[Opening EXTRACTED INFORMATION section]

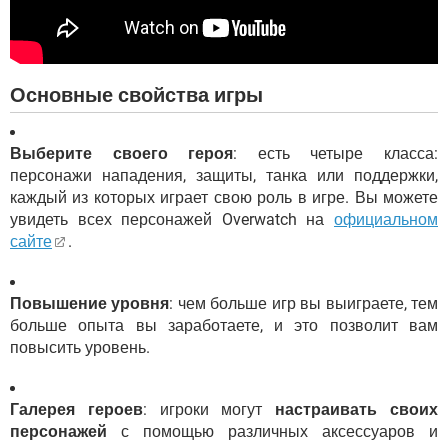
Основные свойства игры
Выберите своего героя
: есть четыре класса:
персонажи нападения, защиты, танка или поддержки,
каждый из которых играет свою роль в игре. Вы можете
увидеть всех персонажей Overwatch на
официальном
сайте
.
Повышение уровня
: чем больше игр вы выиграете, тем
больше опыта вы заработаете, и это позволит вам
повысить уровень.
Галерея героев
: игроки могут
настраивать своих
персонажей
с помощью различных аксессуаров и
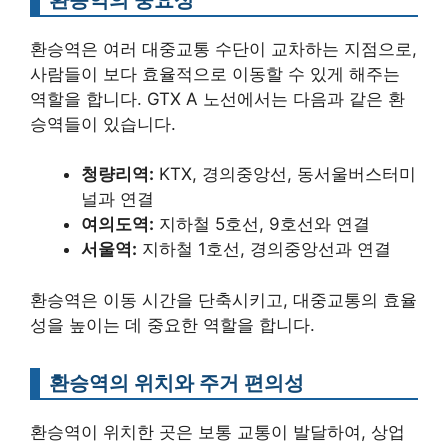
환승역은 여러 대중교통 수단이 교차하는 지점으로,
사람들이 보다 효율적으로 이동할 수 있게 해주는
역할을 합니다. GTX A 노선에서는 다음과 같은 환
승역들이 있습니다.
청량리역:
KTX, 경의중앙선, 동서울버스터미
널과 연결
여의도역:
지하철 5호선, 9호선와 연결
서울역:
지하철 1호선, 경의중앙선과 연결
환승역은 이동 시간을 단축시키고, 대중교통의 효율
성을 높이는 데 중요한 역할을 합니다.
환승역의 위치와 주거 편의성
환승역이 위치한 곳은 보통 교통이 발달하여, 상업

[Closing EXTRACTED INFORMATION section]
[Opening EXTRACTED INFORMATION section]

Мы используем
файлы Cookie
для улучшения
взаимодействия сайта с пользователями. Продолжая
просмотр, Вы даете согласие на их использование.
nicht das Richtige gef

[Closing EXTRACTED INFORMATION section]
[Opening EXTRACTED INFORMATION section]

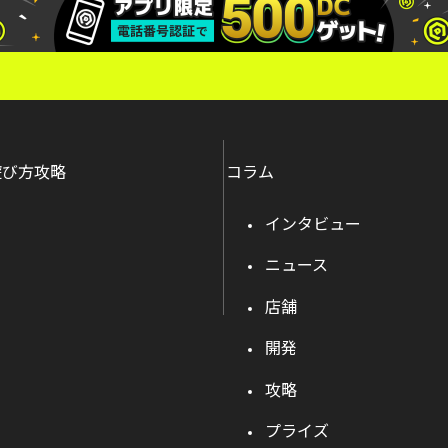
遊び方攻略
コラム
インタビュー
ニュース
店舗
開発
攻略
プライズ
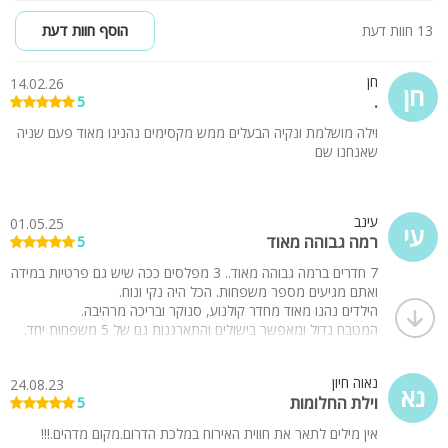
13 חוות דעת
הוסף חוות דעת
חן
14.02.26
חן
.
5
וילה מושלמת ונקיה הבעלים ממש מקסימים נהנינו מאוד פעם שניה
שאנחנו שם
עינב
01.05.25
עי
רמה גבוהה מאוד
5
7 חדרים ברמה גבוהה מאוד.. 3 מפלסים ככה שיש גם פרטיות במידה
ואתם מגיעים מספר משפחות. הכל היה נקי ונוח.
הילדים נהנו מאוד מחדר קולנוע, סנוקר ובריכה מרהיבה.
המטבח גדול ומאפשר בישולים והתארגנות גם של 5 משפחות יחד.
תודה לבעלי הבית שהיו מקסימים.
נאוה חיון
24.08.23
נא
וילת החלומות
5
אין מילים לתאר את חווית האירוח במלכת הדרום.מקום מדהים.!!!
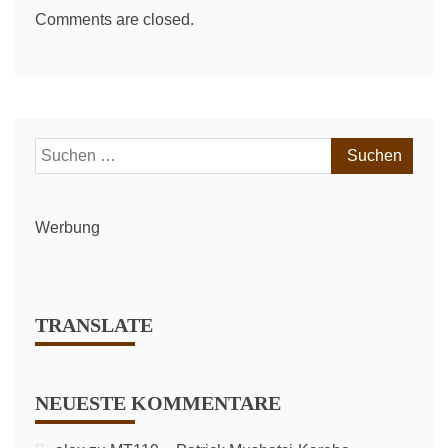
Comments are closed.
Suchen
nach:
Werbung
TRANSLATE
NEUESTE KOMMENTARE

[Closing EXTRACTED INFORMATION section]

> _TASK REQUIREMENTS_
Copy out the stretch of the listing from the line containing "13 חוות דעת" through the line containing "NEUESTE KOMMENTARE", character for character and omitting the pictures.

> _EXERCISE SOLUTION_
13 חוות דעת
הוסף חוות דעת
חן
14.02.26
חן
.
5
וילה מושלמת ונקיה הבעלים ממש מקסימים נהנינו מאוד פעם שניה
שאנחנו שם
עינב
01.05.25
עי
רמה גבוהה מאוד
5
7 חדרים ברמה גבוהה מאוד.. 3 מפלסים ככה שיש גם פרטיות במידה
ואתם מגיעים מספר משפחות. הכל היה נקי ונוח.
הילדים נהנו מאוד מחדר קולנוע, סנוקר ובריכה מרהיבה.
המטבח גדול ומאפשר בישולים והתארגנות גם של 5 משפחות יחד.
תודה לבעלי הבית שהיו מקסימים.
נאוה חיון
24.08.23
נא
וילת החלומות
5
אין מילים לתאר את חווית האירוח במלכת הדרום.מקום מדהים.!!!
Comments are closed.
Suchen
nach:
Werbung
TRANSLATE
NEUESTE KOMMENTARE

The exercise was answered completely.